Jennie’s son, Josh, had arrived in April, and thanks to the epidural his birth was a piece of cake. Mother and baby came home the next day, and we celebrated the day after, raising our glasses to the fact that this time she’d managed to avoid having her bossy mother to stay.
This old swimming-pool thing. She refused to drop it. It was now time, Jennie decided, to press on with the project. A community effort sprang to my mind: if Jennie could be persuaded to make this a shared activity, maybe, just maybe, she would open up, make friends, and this infatuation might die a death in the process. What about time and labour in exchange for reasonable use? I’d read about something similar in a magazine – some village in Essex had tried it and it was working well. In the faint hope that she might agree, I dropped a couple of hints and couldn’t have been more astonished when she agreed without a mega-trauma.

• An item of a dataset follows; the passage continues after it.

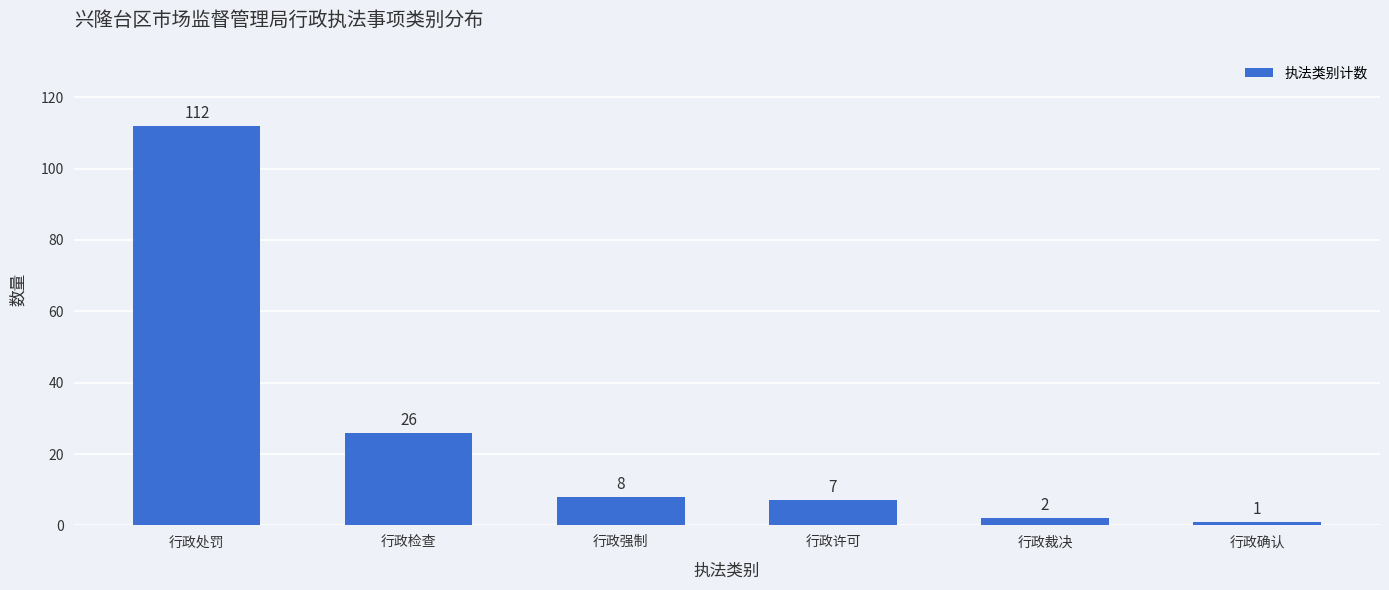

Reading left to right, extract all data points from this chart.

112	26	8	7	2	1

I see now that her reasons were devious. First, she was after approval from me. And secondly – and this seems incredible – she actually believed that worming her way into our neighbours’ affections would make me jealous.
If it wasn’t for me, there’d have been no project. Jennie was not the most popular resident in the Close. On top of her shyness there were these mood swings and nobody wanted to share a pool in the snooty Gordons’ garden. I curse myself now for my misguided decision to influence the opposition – I certainly didn’t want it and Sam didn’t care. Wishful thinking underlay my response; I so hoped this major diversion might cool her ardour.